ACTIVITY >>
How many lines in the records below contain the word "size"? State that number and nothing more.

"""

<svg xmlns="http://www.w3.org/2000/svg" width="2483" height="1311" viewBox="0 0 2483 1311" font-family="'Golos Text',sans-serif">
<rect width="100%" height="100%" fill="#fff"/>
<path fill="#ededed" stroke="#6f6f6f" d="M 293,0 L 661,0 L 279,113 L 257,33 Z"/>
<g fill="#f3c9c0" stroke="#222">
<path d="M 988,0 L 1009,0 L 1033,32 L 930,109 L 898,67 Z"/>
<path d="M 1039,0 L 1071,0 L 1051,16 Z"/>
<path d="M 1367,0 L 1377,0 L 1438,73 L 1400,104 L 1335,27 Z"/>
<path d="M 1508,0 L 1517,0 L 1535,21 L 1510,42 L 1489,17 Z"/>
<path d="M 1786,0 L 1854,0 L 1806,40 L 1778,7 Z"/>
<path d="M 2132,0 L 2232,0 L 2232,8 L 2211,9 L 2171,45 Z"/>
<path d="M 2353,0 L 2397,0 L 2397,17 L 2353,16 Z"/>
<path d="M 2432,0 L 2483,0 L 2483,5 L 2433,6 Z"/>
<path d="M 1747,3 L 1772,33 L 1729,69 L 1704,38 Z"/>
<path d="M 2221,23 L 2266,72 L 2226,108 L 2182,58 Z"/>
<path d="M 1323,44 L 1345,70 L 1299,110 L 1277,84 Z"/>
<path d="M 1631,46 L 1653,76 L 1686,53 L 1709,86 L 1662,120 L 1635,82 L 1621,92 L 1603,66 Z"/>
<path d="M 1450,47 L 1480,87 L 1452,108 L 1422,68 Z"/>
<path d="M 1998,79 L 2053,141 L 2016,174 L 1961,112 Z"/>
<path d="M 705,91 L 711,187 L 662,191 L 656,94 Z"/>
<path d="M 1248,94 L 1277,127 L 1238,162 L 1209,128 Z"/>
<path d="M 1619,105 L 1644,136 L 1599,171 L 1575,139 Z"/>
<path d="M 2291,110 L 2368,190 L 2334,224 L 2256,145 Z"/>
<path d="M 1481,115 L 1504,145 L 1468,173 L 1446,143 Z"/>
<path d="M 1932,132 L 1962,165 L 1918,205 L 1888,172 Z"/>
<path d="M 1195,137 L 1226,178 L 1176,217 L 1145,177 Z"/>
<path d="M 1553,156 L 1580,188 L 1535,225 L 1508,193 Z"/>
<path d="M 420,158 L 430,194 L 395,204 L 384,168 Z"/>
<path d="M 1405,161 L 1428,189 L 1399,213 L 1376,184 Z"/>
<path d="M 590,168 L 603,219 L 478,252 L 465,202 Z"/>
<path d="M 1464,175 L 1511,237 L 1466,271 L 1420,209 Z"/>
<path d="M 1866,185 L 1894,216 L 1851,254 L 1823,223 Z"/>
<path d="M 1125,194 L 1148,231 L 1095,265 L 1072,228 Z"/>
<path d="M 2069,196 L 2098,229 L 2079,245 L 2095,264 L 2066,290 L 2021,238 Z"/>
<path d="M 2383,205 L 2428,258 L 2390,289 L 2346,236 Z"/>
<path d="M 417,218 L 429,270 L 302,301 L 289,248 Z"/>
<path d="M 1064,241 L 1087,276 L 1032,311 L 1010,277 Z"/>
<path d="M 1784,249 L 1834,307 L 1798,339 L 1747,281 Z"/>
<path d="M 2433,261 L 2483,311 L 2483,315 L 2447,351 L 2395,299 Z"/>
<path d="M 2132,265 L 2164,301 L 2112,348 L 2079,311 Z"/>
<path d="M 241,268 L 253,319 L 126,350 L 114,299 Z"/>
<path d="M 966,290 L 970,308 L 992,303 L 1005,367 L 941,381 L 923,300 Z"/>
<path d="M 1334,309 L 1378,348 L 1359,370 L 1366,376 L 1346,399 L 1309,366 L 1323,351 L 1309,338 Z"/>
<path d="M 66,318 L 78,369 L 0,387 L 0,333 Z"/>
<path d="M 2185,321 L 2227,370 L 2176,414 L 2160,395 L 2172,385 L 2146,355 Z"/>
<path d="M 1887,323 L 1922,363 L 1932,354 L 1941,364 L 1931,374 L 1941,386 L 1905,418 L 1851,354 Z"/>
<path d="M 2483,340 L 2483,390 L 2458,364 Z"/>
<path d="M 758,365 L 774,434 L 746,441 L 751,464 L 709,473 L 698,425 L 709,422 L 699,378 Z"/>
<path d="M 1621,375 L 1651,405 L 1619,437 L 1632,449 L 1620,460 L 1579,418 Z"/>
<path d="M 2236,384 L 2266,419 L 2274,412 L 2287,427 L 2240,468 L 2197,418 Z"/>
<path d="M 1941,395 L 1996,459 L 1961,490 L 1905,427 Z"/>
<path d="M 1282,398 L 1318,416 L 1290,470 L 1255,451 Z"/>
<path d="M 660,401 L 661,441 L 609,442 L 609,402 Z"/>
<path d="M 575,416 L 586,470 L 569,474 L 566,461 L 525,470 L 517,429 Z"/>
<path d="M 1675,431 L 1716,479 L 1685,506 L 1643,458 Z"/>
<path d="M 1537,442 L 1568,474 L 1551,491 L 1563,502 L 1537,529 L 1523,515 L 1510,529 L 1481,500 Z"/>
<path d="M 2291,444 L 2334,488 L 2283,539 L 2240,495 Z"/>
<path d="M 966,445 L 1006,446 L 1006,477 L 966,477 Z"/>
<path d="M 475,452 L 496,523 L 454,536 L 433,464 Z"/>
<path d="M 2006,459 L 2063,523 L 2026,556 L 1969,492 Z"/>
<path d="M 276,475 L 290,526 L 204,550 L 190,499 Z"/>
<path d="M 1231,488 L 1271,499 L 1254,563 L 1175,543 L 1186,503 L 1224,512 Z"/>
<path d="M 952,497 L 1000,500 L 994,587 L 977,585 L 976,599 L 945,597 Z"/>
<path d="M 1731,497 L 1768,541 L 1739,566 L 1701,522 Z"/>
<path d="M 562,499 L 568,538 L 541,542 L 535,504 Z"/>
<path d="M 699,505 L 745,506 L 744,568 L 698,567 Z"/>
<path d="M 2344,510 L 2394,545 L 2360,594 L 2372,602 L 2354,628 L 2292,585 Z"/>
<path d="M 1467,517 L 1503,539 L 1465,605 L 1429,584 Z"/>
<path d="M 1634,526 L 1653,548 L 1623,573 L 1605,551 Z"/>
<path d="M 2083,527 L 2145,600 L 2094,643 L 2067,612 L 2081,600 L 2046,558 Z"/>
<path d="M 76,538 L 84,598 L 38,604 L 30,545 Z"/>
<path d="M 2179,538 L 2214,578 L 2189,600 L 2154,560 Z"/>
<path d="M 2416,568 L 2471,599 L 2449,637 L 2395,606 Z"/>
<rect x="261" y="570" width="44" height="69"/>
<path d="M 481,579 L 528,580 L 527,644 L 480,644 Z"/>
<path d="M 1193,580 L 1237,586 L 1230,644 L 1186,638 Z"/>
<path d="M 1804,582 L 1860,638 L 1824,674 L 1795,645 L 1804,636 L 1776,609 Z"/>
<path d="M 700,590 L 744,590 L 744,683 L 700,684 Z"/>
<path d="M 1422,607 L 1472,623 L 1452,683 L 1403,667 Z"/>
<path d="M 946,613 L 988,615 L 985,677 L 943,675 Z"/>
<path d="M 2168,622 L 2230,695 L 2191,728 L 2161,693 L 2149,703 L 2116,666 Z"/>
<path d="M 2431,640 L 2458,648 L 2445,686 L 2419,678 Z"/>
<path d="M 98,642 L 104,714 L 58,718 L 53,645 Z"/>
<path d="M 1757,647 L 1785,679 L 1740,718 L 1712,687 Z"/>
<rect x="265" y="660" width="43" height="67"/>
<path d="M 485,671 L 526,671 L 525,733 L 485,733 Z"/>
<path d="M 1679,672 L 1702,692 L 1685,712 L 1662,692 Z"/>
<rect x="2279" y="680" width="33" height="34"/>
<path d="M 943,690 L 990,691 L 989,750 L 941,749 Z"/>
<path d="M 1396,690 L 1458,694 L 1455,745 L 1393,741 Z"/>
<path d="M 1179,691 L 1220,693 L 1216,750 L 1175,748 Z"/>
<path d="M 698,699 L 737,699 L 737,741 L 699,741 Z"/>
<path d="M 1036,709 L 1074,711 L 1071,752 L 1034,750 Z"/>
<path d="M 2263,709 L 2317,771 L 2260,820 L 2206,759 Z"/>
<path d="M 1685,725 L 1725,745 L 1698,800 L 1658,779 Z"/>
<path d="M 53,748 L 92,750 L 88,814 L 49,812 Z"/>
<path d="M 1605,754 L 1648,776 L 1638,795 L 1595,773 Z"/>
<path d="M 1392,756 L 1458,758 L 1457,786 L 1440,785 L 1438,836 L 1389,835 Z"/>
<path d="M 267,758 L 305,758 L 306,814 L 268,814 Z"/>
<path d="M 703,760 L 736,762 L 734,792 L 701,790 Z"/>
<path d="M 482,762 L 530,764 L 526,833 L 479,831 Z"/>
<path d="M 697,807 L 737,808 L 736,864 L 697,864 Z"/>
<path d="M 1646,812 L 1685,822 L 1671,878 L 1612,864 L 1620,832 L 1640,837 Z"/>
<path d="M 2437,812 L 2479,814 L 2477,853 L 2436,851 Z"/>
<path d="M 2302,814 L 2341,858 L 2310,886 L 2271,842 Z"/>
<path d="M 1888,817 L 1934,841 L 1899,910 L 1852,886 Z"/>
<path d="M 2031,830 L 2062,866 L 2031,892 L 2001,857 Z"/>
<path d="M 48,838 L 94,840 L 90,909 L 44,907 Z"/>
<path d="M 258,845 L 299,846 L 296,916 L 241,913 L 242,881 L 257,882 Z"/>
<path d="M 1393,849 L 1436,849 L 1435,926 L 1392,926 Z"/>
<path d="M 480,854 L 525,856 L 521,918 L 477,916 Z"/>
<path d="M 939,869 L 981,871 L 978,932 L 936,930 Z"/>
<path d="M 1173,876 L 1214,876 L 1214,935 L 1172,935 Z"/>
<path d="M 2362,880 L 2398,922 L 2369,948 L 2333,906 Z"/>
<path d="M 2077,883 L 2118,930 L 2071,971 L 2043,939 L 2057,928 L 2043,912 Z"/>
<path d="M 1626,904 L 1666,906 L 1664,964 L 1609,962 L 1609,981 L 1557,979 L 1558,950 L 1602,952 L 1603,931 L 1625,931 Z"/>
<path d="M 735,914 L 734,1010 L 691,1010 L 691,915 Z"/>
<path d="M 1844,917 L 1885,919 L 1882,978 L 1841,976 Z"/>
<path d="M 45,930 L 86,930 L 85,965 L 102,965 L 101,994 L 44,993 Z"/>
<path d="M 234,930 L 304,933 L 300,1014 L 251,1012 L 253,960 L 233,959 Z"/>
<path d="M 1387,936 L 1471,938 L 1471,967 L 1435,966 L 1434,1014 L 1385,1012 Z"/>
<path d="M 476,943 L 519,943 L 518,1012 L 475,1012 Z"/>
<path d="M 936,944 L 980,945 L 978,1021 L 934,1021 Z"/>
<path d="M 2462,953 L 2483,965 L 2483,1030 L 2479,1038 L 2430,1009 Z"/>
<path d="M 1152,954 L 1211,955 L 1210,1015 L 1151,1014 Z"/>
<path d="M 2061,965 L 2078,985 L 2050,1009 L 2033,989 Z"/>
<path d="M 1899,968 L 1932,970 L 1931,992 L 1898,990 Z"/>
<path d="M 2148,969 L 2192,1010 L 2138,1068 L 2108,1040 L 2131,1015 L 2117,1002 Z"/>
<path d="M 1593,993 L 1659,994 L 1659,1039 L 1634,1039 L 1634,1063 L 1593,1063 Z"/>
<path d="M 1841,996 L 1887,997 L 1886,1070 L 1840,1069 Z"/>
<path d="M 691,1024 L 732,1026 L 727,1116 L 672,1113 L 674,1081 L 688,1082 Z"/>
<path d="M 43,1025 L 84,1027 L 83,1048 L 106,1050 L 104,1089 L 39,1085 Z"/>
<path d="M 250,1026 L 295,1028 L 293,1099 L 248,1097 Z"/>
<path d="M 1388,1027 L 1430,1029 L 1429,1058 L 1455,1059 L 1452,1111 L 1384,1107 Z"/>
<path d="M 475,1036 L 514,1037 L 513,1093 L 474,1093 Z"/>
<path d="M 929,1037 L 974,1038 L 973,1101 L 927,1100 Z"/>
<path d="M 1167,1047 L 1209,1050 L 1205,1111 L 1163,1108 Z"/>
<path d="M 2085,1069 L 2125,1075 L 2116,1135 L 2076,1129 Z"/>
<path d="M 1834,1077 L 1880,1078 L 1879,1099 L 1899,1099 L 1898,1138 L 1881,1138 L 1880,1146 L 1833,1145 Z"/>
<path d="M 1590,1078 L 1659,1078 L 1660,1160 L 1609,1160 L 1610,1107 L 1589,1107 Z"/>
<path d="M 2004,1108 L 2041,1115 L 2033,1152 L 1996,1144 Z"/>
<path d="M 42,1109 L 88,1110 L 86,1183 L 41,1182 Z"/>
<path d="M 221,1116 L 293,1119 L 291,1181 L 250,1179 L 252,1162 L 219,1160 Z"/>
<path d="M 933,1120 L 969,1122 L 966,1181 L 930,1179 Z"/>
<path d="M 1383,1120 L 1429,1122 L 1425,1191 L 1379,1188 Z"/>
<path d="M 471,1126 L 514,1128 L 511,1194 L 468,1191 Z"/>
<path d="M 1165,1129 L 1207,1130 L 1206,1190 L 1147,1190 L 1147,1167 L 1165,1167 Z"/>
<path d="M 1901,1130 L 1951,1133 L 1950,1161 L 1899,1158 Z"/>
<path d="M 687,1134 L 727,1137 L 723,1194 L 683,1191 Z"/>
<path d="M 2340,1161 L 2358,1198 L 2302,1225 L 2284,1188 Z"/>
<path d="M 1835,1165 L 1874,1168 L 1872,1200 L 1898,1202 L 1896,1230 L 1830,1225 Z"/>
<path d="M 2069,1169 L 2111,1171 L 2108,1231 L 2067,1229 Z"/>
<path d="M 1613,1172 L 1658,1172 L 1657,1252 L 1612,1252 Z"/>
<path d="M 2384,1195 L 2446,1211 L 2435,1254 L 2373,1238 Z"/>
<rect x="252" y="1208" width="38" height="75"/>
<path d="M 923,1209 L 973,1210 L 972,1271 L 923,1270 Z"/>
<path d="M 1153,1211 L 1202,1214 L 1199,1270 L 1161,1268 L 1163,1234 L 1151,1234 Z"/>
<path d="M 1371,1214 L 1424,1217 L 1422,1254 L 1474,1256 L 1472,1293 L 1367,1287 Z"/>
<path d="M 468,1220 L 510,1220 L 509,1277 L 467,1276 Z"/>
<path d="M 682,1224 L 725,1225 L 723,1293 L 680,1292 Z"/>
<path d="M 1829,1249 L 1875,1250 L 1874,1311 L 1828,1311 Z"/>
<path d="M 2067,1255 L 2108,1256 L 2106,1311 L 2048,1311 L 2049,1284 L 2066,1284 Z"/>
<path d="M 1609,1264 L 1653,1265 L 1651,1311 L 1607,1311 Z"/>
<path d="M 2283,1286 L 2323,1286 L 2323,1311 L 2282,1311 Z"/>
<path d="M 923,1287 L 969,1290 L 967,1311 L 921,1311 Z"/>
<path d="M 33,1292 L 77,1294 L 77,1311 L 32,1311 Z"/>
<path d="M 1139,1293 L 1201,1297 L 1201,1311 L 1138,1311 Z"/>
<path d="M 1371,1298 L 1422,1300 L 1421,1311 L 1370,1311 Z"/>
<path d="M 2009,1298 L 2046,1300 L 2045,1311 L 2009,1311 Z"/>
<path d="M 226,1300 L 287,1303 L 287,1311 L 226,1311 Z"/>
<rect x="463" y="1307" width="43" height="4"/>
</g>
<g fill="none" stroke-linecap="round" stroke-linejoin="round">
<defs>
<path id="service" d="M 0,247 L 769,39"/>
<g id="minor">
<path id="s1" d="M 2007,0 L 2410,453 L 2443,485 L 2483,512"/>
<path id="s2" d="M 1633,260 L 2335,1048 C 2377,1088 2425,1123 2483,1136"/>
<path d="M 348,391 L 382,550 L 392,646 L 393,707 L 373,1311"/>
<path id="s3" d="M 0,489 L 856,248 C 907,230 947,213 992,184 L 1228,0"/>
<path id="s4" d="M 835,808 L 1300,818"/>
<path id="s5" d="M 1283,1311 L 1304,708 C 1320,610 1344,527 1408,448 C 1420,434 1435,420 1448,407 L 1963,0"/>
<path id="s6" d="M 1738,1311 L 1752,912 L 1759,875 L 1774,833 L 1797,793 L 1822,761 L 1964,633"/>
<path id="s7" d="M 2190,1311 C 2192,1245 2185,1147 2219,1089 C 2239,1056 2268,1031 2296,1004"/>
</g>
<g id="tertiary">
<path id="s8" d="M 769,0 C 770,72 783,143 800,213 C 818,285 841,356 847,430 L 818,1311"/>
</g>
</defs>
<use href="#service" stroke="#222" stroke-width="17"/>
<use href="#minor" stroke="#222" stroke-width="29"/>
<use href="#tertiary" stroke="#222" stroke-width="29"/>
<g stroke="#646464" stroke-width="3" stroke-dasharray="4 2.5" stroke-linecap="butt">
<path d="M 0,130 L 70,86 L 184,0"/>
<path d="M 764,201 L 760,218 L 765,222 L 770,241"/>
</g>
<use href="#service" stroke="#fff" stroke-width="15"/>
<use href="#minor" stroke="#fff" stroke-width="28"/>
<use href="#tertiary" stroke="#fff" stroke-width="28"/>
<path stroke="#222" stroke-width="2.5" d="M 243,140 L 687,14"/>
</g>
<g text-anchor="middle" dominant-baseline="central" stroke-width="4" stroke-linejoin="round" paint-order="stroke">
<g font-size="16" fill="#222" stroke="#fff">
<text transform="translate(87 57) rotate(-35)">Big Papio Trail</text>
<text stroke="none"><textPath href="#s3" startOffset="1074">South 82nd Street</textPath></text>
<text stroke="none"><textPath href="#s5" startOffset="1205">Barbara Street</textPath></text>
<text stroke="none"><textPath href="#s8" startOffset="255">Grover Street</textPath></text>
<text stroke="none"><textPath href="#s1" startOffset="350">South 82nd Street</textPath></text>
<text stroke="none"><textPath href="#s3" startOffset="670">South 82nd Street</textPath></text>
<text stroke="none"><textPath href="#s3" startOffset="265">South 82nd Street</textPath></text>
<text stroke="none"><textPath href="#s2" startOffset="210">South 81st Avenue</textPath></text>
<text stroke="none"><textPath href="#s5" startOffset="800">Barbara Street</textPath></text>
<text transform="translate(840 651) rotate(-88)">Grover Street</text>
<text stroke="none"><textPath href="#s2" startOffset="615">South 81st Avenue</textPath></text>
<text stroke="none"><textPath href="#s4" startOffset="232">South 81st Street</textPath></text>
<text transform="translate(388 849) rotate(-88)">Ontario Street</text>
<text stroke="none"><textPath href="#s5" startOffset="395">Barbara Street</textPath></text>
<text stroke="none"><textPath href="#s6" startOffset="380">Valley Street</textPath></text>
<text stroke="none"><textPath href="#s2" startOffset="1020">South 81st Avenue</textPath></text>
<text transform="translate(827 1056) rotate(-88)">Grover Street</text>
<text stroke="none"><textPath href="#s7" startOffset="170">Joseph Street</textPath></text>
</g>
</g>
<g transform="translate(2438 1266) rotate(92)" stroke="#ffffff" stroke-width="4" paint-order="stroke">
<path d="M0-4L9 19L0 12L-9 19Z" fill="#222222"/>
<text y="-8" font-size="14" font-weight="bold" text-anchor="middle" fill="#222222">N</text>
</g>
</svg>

"""

RESULT OF THIS TASK >>
2